CBS News reports that the price of EpiPens has increased by more than 480 percent since 2009, two years after Mylan purchased the device from Merck. A two-pack used to cost pharmacies about $100. It’s now $600, and they have a stated expiration of one year. But health insurance covers that, right? It depends on your plan. If you’re one of the many people with a high-deductible plan, you could be stuck with the bill. Parents of children with severe allergies are told to have devices at home and school, too, which can add up fast. Two packs can set some people back $1,200.
Mylan does offer a patient-assistance program and coupon cards, which allow some people to pay nothing out-of-pocket, but for some families, the coupon saves them $100 per pack — they still owe $500. Emergency medical technicians also use EpiPens and some have resorted to syringes filled with epinephrine to save money.
Epinephrine itself is very cheap; Mylan is essentially charging for the patented auto-injector, and they have a virtual monopoly on the market. There is a generic version, but the injector is different (another generic is in development) and a rival device was recalled in October. Marketwatch compared the steep increase to the shady practices of Valeant Pharmaceuticals and anti-hero Martin Shkreli’s Turing Pharmaceuticals, which raised the price of a generic cancer and AIDS drug from $13.50 a pill to $750.

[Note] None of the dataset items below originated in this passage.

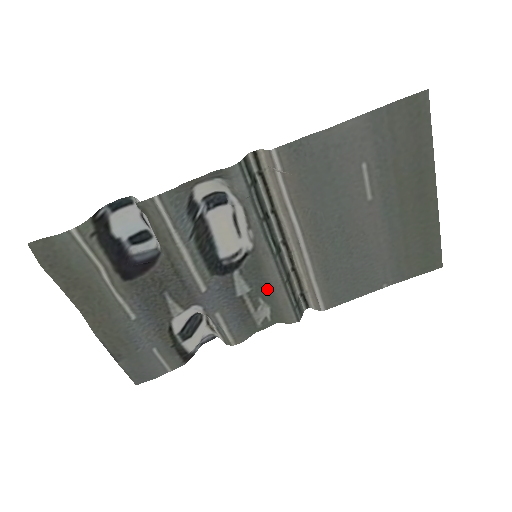
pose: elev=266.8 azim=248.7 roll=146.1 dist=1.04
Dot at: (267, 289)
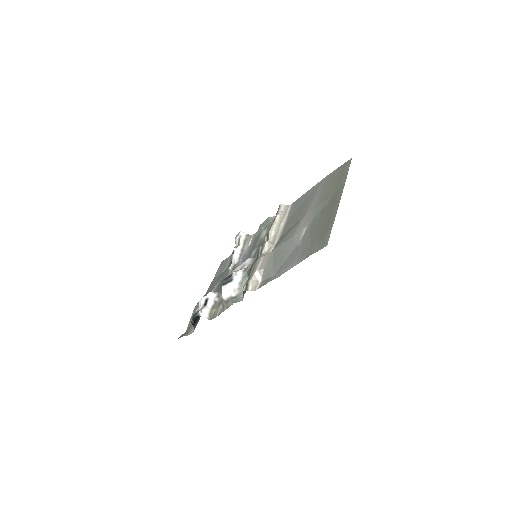
Dot at: (264, 241)
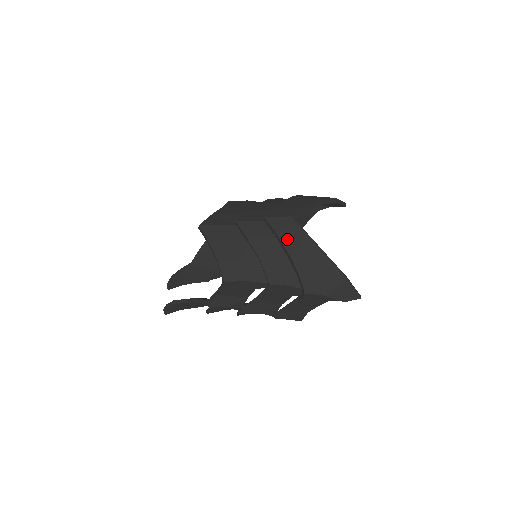
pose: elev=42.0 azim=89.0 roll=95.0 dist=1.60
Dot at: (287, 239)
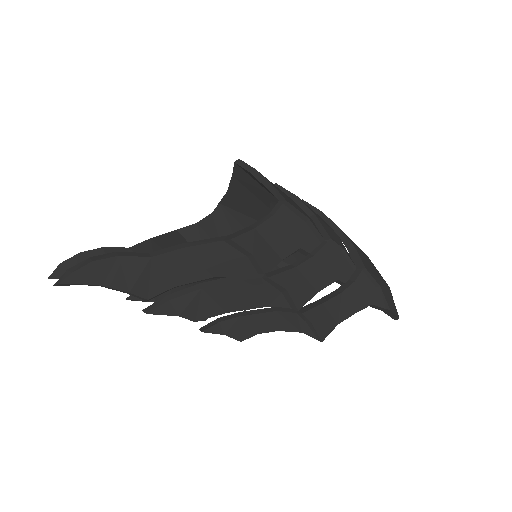
Dot at: occluded
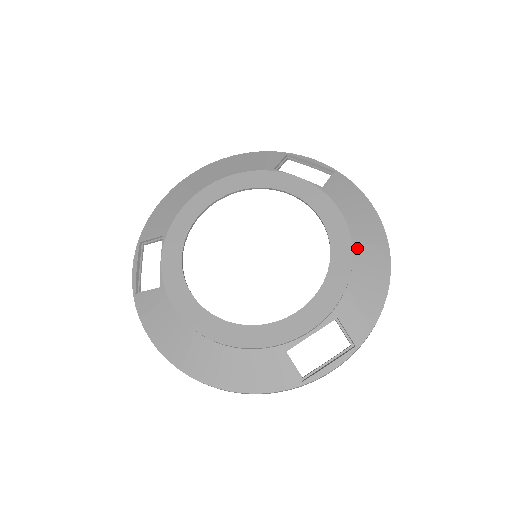
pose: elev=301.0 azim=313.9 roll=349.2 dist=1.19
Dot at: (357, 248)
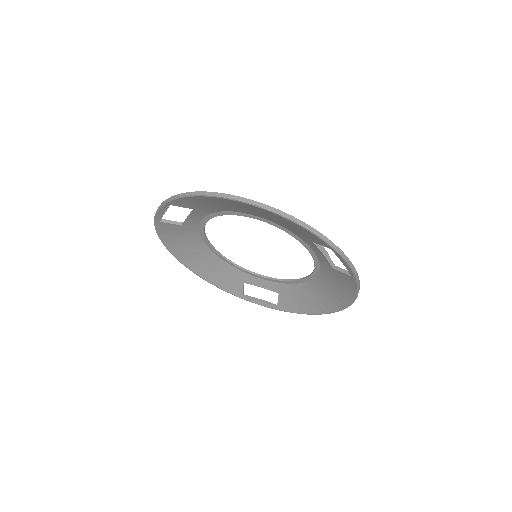
Dot at: occluded
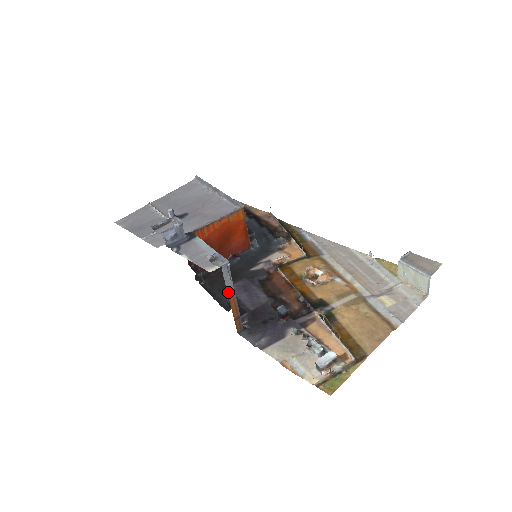
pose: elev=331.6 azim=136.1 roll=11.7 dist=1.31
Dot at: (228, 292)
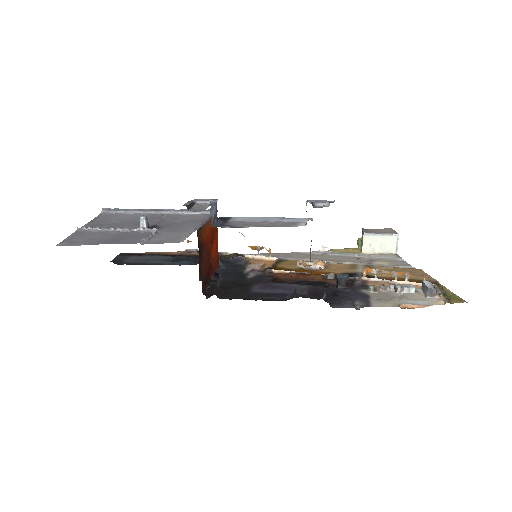
Dot at: occluded
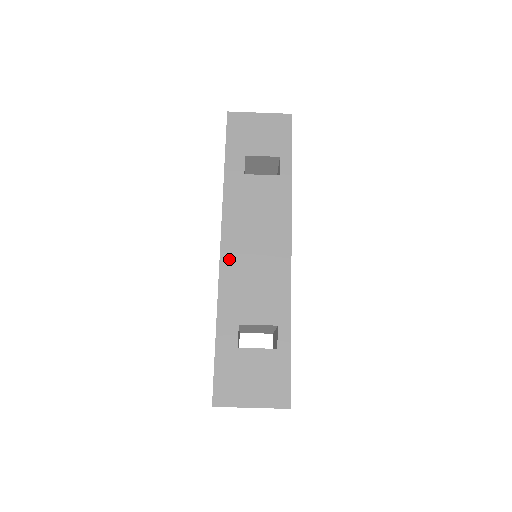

Mylan told CBS in a statement that EpiPen’s price “has changed over time to better reflect important product features and the value the product provides,” adding, “we’ve made a significant investment to support the device over the past years.” That investment might be little more than marketing. Nielsen figures show that Mylan spent $35.2 million on EpiPen commercials in 2014, up from $4.8 million in 2011.
Bloomberg senior medical reporter Robert Langreth told CBS: “This brand name, EpiPen, it’s like Kleenex to allergists. You know, it’s a name they know and trust. It’s what they prescribe.” For better or for worse.